→ WHAT TO DO: Your task is to copy each line of the material that includes "coordinate".

→ GIVEN DATA:
::::::::::

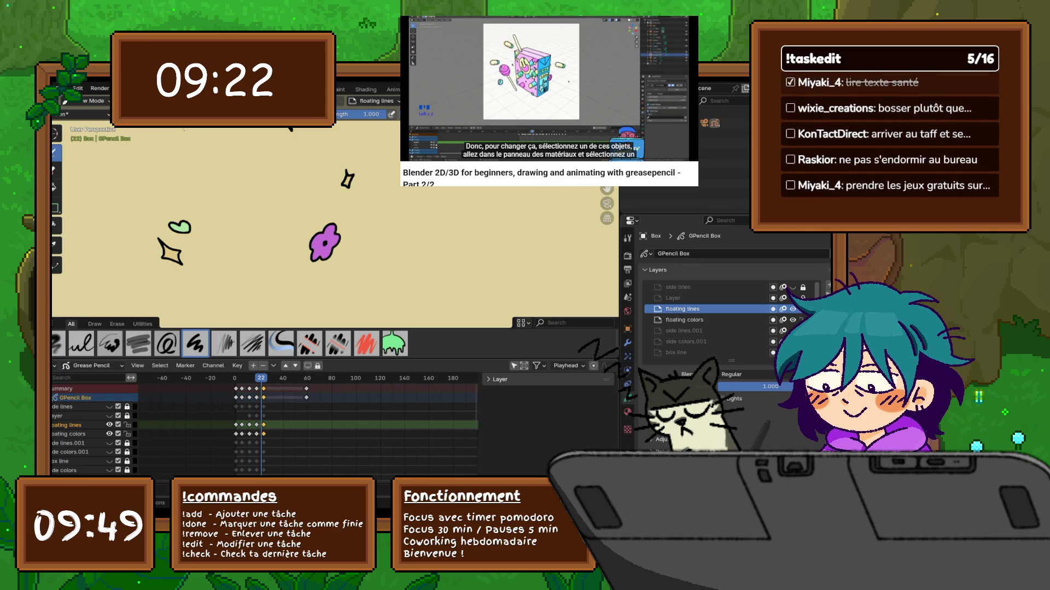
Step: Delete the floating lines keyframe at frame 22 and play the animation to preview
{"action": "right_click", "coordinate": [235, 427]}
{"action": "left_click", "coordinate": [235, 428]}
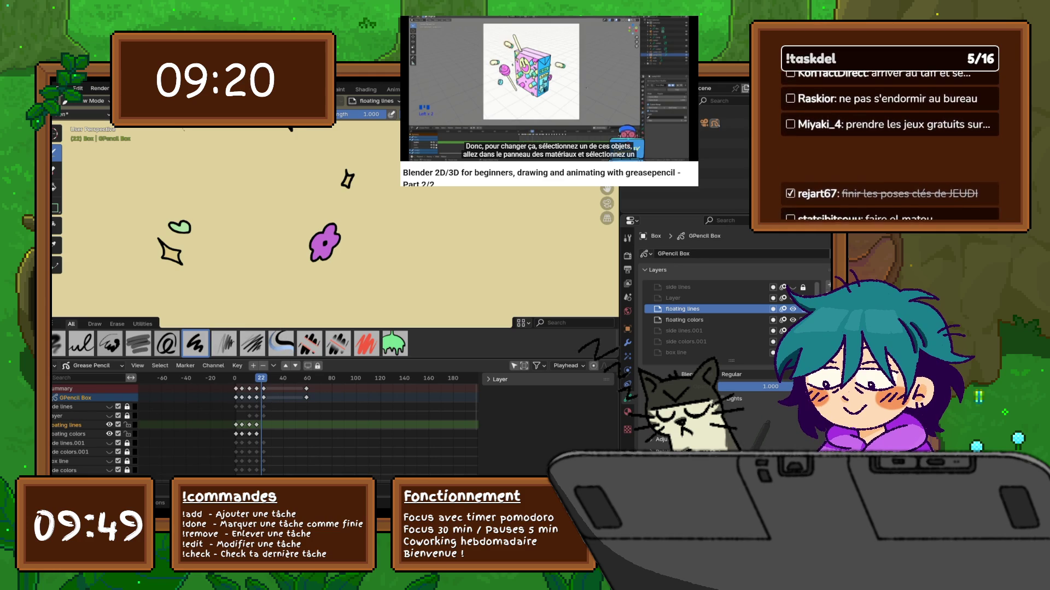
{"action": "key", "text": "space"}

::::::::::

→ WRITTEN RESPONSE:
{"action": "right_click", "coordinate": [235, 427]}
{"action": "left_click", "coordinate": [235, 428]}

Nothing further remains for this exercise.